3D Dredging Software Saves Time
3D Dredging Software Saves Time
Trimble Marine Construction software (TMC) improved underwater visibility for Sevensons dredging operations.
Overview
Customer Profile: Sevenson Environmental Services, Inc., provides a comprehensive range of remediation services for the cleanup of sites and facilities contaminated by hazardous materials, including remedial construction, dredging and other services.
Business Challenge
Sevenson’s project in a back bay and channel is for maintenance dredging 95,000 cubic yards of clean silt and sand by mechanical dredge, followed by stabilizing it with Portland cement for use as construction fill. Two barge-mounted dredges -- a Sennebogen 860 material handler and a Komatsu PC400LF excavator – are dredging into 100-cubic-yard scows, which are unloaded into a mixing bin by a Sennebogen 860 material handler. The material then is amended with supersacks of Portland cement using a Komatsu PC 300. The PC 300 then unloads the amended material onto a holding pad for a two-day drying period. It is then transferred by wheel loader into tri-axle dump trucks and taken to a recycle stockpile.
The design depth in this project is a -7 foot elevation, with between 1 and 6 feet of material to remove, depending on the location, making if difficult to stay at the right digging depth with widely varying thicknesses of material to remove.
Solution
Sevenson Environmental Services provided a test platform for Sevenson had been in contact with Trimble to make the Trimble GCS900 GPS/GNSS system, which was commonly used for land-based construction activities, applicable for use on the water. They were interested in Trimble’s new marine construction software - Trimble Marine Construction (TMC).
We liked the robustness of the (GCS900), as well as the service provided by SITECH,” which provides installation, training, and technical support for Trimble products, said Ryan Killian, Sevenson’s GPS manager.
In the fall of 2016, the dredging was proceeding with only the Sennebogen excavator equipped with a 5-cubic-yard cable arm environmental clamshell bucket. In November, Sevenson brought in the Komatsu, equipped with a standard excavator bucket. In December 2016, Sevenson agreed to a week-long test of the system on the Komatsu.
Measutronics, which has sold and supported Trimble equipment since 1997, coordinated an interface of the Trimble hardware with TMC software for water-based use.
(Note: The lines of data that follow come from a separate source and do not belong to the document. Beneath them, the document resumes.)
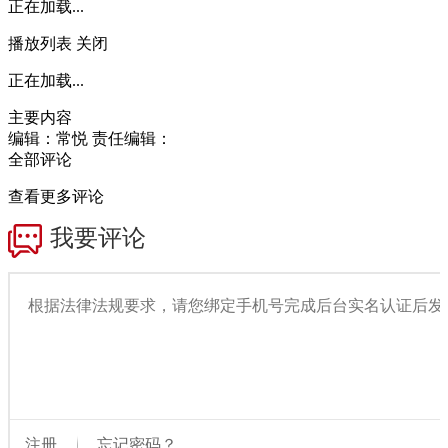
正在加载...
播放列表
关闭
正在加载...
主要内容
编辑：常悦
责任编辑：
全部评论
查看更多评论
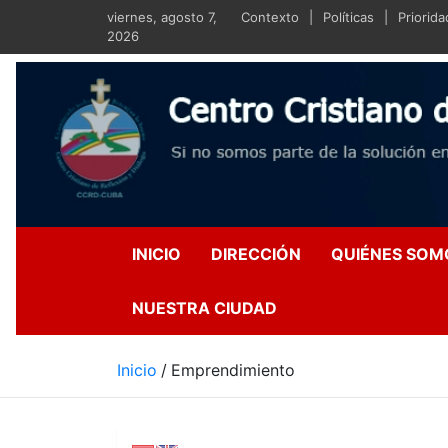
Saltar
viernes, agosto 7,
Contexto
Políticas
Priorid
al
2026
contenido
Centro Crist
Si no somos parte de la s
INICIO
DIRECCIÓN
QUIÉNES SOM
NUESTRA CIUDAD
Inicio
Emprendimiento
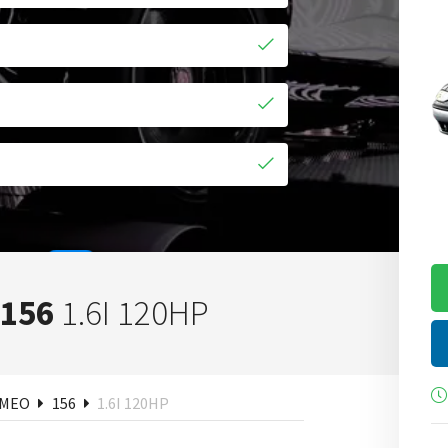
 156
1.6I 120HP
ken
OMEO
156
1.6I 120HP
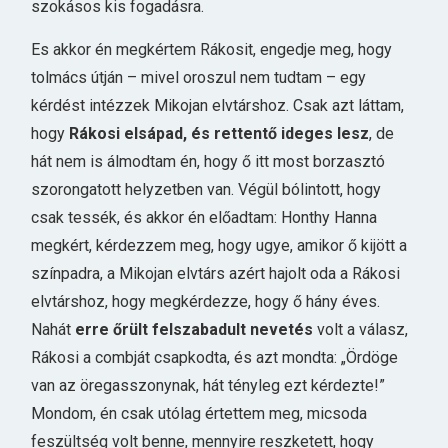
szokásos kis fogadásra.
Es akkor én megkértem Rákosit, engedje meg, hogy
tolmács útján – mivel oroszul nem tudtam – egy
kérdést intézzek Mikojan elvtárshoz. Csak azt láttam,
hogy
Rákosi elsápad, és rettentő ideges lesz
, de
hát nem is álmodtam én, hogy ő itt most borzasztó
szorongatott helyzetben van. Végül bólintott, hogy
csak tessék, és akkor én előadtam: Honthy Hanna
megkért, kérdezzem meg, hogy ugye, amikor ő kijött a
színpadra, a Mikojan elvtárs azért hajolt oda a Rákosi
elvtárshoz, hogy megkérdezze, hogy ő hány éves.
Nahát
erre őrült felszabadult nevetés
volt a válasz,
Rákosi a combját csapkodta, és azt mondta: „Ördöge
van az öregasszonynak, hát tényleg ezt kérdezte!”
Mondom, én csak utólag értettem meg, micsoda
feszültség volt benne, mennyire reszketett, hogy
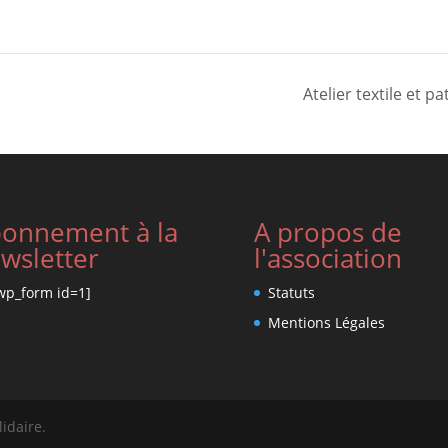
Atelier textile et
onnement à la
A propos de
wsletter
l'association
wp_form id=1]
Statuts
Mentions Légales
lidaire.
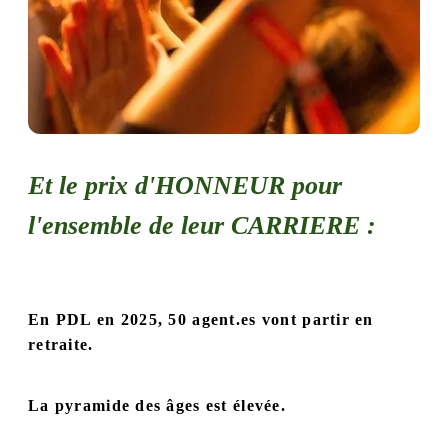
Et le prix d'HONNEUR pour
l'ensemble de leur CARRIERE :
En PDL en 2025, 50 agent.es vont partir en
retraite.
La pyramide des âges est élevée.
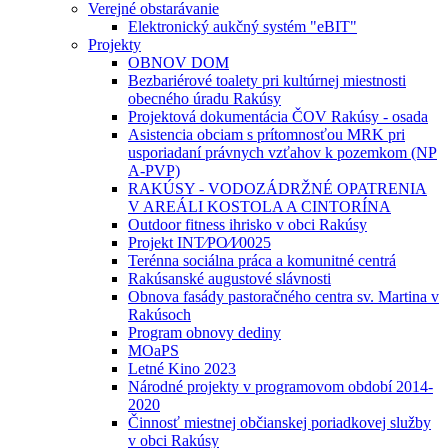
Verejné obstarávanie
Elektronický aukčný systém "eBIT"
Projekty
OBNOV DOM
Bezbariérové toalety pri kultúrnej miestnosti
obecného úradu Rakúsy
Projektová dokumentácia ČOV Rakúsy - osada
Asistencia obciam s prítomnosťou MRK pri
usporiadaní právnych vzťahov k pozemkom (NP
A-PVP)
RAKÚSY - VODOZÁDRŽNÉ OPATRENIA
V AREÁLI KOSTOLA A CINTORÍNA
Outdoor fitness ihrisko v obci Rakúsy
Projekt INT⁄PO⁄I⁄0025
Terénna sociálna práca a komunitné centrá
Rakúsanské augustové slávnosti
Obnova fasády pastoračného centra sv. Martina v
Rakúsoch
Program obnovy dediny
MOaPS
Letné Kino 2023
Národné projekty v programovom období 2014-
2020
Činnosť miestnej občianskej poriadkovej služby
v obci Rakúsy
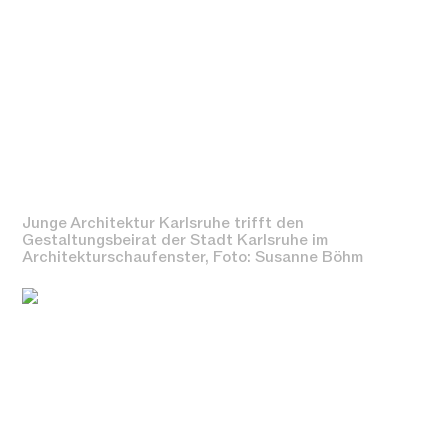
Junge Architektur Karlsruhe trifft den
Gestaltungsbeirat der Stadt Karlsruhe im
Architekturschaufenster, Foto: Susanne Böhm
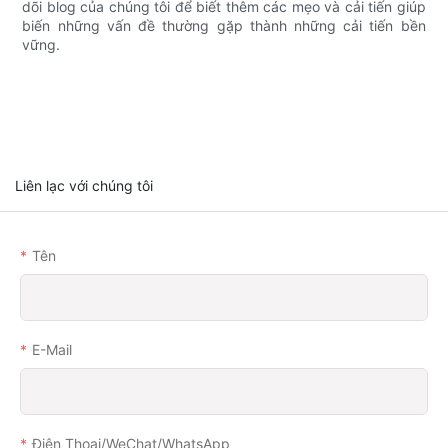
dõi blog của chúng tôi để biết thêm các mẹo và cải tiến giúp
biến những vấn đề thường gặp thành những cải tiến bền
vững.
Liên lạc với chúng tôi
Tên
E-Mail
Điện Thoại/WeChat/WhatsApp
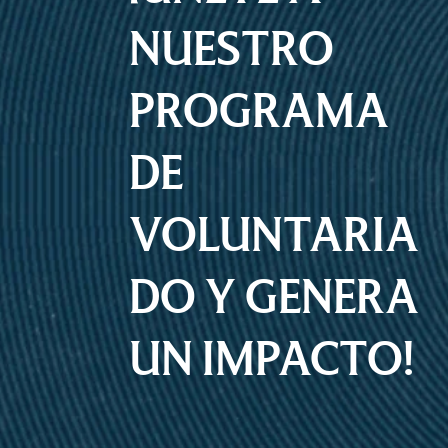
NUESTRO
PROGRAMA
DE
VOLUNTARIA
DO Y GENERA
UN IMPACTO!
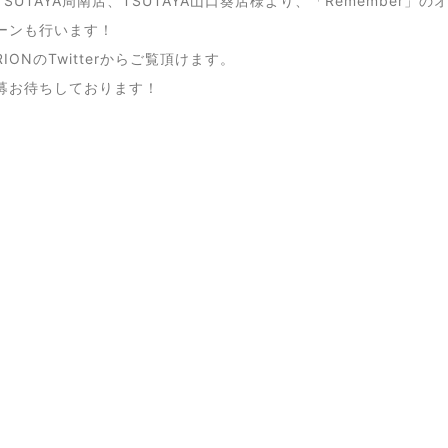
SUTAYA周南店、TSUTAYA山口葵店様より、「Remember
ーンも行います！
IONのTwitterからご覧頂けます。
募お待ちしております！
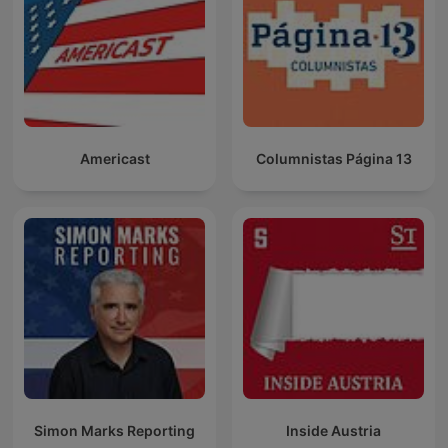
Americast
Columnistas Página 13
Simon Marks Reporting
Inside Austria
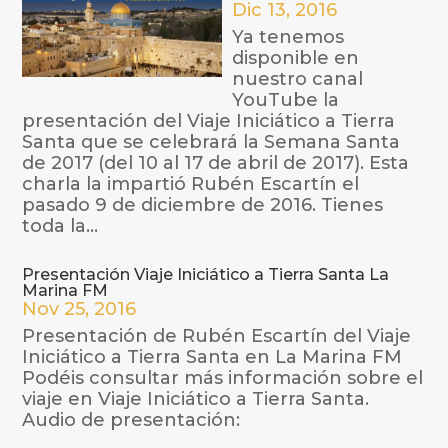
Dic 13, 2016
Ya tenemos
disponible en
nuestro canal
YouTube la
presentación del Viaje Iniciático a Tierra
Santa que se celebrará la Semana Santa
de 2017 (del 10 al 17 de abril de 2017). Esta
charla la impartió Rubén Escartín el
pasado 9 de diciembre de 2016. Tienes
toda la...
Presentación Viaje Iniciático a Tierra Santa La
Marina FM
Nov 25, 2016
Presentación de Rubén Escartín del Viaje
Iniciático a Tierra Santa en La Marina FM
Podéis consultar más información sobre el
viaje en Viaje Iniciático a Tierra Santa.
Audio de presentación:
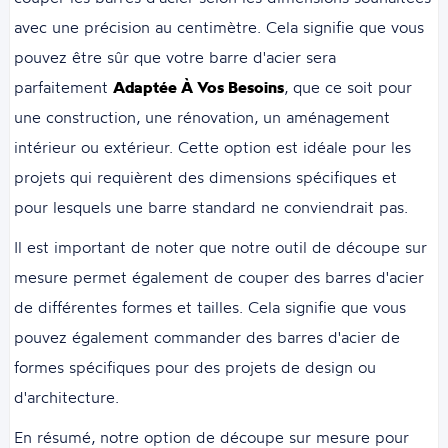
avec une précision au centimètre. Cela signifie que vous
pouvez être sûr que votre barre d'acier sera
parfaitement
Adaptée À Vos Besoins
, que ce soit pour
une construction, une rénovation, un aménagement
intérieur ou extérieur. Cette option est idéale pour les
projets qui requièrent des dimensions spécifiques et
pour lesquels une barre standard ne conviendrait pas.
Il est important de noter que notre outil de découpe sur
mesure permet également de couper des barres d'acier
de différentes formes et tailles. Cela signifie que vous
pouvez également commander des barres d'acier de
formes spécifiques pour des projets de design ou
d'architecture.
En résumé, notre option de découpe sur mesure pour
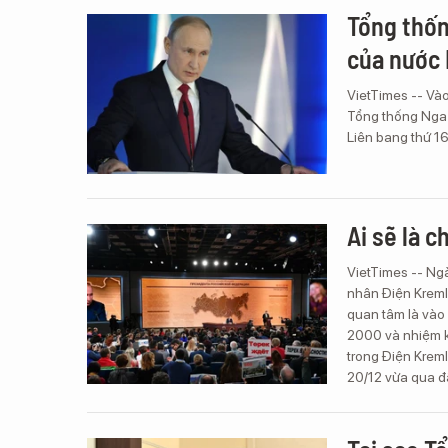
Tổng thốn
của nước 
VietTimes -- Vào
Tổng thống Nga 
Liên bang thứ 1
Ai sẽ là 
VietTimes -- Ngà
nhân Điện Kremli
quan tâm là vào 
2000 và nhiệm kỳ
trong Điện Krem
20/12 vừa qua đã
They installed the new system, consisting of the GCS900, computers, monitors, cables antennas and other peripherals, the PDS software, and a BlueView multibeam system for stationary equipment mounted on a forward corner of the barge. The BlueView system was used to scan the dredging area to identify high spots that can be taken out before moving the dredge.
Michael J. Crystal, project superintendent, praised the system for several key reasons. “(TMC) was a lot more user-friendly,” he said. “It refreshed faster and tracked closer to the final elevation. It has better screen and colors. The previous system was two-dimensional and just showed red and green.
“The new system is easier for the operator to use because the 3D display is more representative of the ongoing dredging,” he said.
For instance, the existing boom is displayed overall in dark gray, with the maximum overdepth represented by a red line and the design depth by a green line, giving the operator a goal of digging between those two lines. The design depth in this project is -7 foot elevation, with between 1 and 6 feet of material to remove, depending on the location, making that feature a valuable one for the ease of staying at the right digging depth with widely varying thicknesses of material to remove.
Another key point was that the operator could dig under the barge, where he couldn’t see the bucket, because the display showed the bucket location and the dredging progress, Crystal said.
The dredge works in a 40-foot-wide, 50-foot-long moon pool created by HDPE pipe and silt curtains to contain turbidity.
The ability to dredge the full capability of the 60-foot-long excavator, including under the dredge, is a time saver, calling for less repositioning of the equipment.
“…there were no system crashes,” Crystal said. “Even the hardware components are sleek and up to date. The monitors, antennas and other hardware are new and state-of-the-art, with no wires to trip over. It’s updated and reconfigured, like the difference between the first Macintosh computer and the latest Windows system,” he said.
“At the end of the test, the BlueView system removed, eliminating the boom scan to test for high spots, but TMC still allowed very few high spots, even without it”, Crystal said. He has recommended to the Sevenson home office that the system be purchased for all the company’s dredges. Sevenson purchased the system installed on the Komatsu, and continues to use it on the project.